So, as you might know, I'm rehabbing a back injury...that I'm not even 100% what it is.  What I do know is, loading my spine is probably the absolute worst thing I could do right now...so I'm not.  I've been back in the gym regularly for about 2ish weeks, just trying to get back in the groove.  I really feel great, all things aside.  This is going on week 5 of no spinal loading.  I have to admit, I don't really have a plan as far as what I'm doing for my training, and I don't think I necessarily need to right now?  I go in and pick from a handful of exercises that are okay for me to do right now (no spinal loading) and I do them, low weight, TONS of reps.

I know I'm losing strength, and I've been having to learn to be okay with that.  I have to admit, it's not the easiest thing.  I worked really hard to get to where I was, and now I feel like I've gotten so far off track, I have no idea how I will get back.  I will though, in time.  Just takes time.  Speaking of time.  I've spent all of this time, chipping away, getting closer and closer to my goal for what seems like SO long.  Lol. I just laughed out loud, actually. 3 years.  I've been competing for 3 years.  I've realized over the past two months how important time is. Allowing yourself time to heal, time to grow as a person, time to get stronger.  These things don't happen over night.  I realized I really spend a lot of time focusing on where I SHOULD be or where I feel like I should be, maybe where I think others think I should be, society, whatever.  Instead, I should just focus on where I am, and what I can do to get to where I want to be.  But at the same time, understanding that it's okay if I don't get there tomorrow, or next week, or next month.  Sometimes you just have to , be, for a while. And that's okay.  I'm not saying to just merely exist and get by, I'm just saying, enjoy the ride.  Enjoy the process.  Things are ever changing, what's here today will be gone tomorrow.  I focus SO much on planning and trying to figure out my life, instead of just living it.

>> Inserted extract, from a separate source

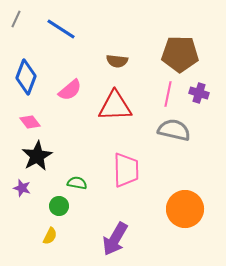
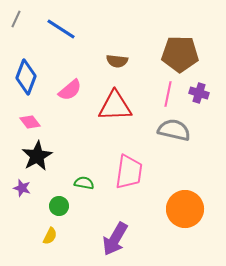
pink trapezoid: moved 3 px right, 2 px down; rotated 9 degrees clockwise
green semicircle: moved 7 px right
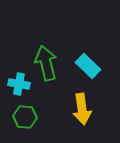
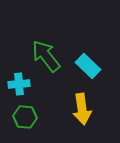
green arrow: moved 7 px up; rotated 24 degrees counterclockwise
cyan cross: rotated 15 degrees counterclockwise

So insightful for a Monday.  Anyway.  I trained yesterday with all my teammates, which actually made me super happy.  I hardly ever train with them on Sundays.  To be honest we don't even have to talk much, I just like being in their company.  Something about being in the company of good people.

Yesterday went something like this:

Bench: 105x4x25

Chest Supported Rows: 4x20 @ 45lbs

Bodyweight Squats: 10 - slow, tight, and squeezing everything, really focusing on bracing

Split Squats: 2x20 each leg

Leg Press: 4x20 each leg w/ 45 lbs

AND THEN I TRIED A THING.  Actually laughing at myself while I type this because I just went on and on about not loading my spine, but I'm a curious one and I just had to try.  Bumper Plates on the bar (65lbs total) & I tried a conventional deadlift.  I immediately felt pressure and some pain in my back, so I stopped.

Then, home girl tried it SUMO. Yes, sumo.  And, viola, no pain.  So I did it for 5 reps.  Big stuff, I know.  Maybe I'm onto something.  Who knows.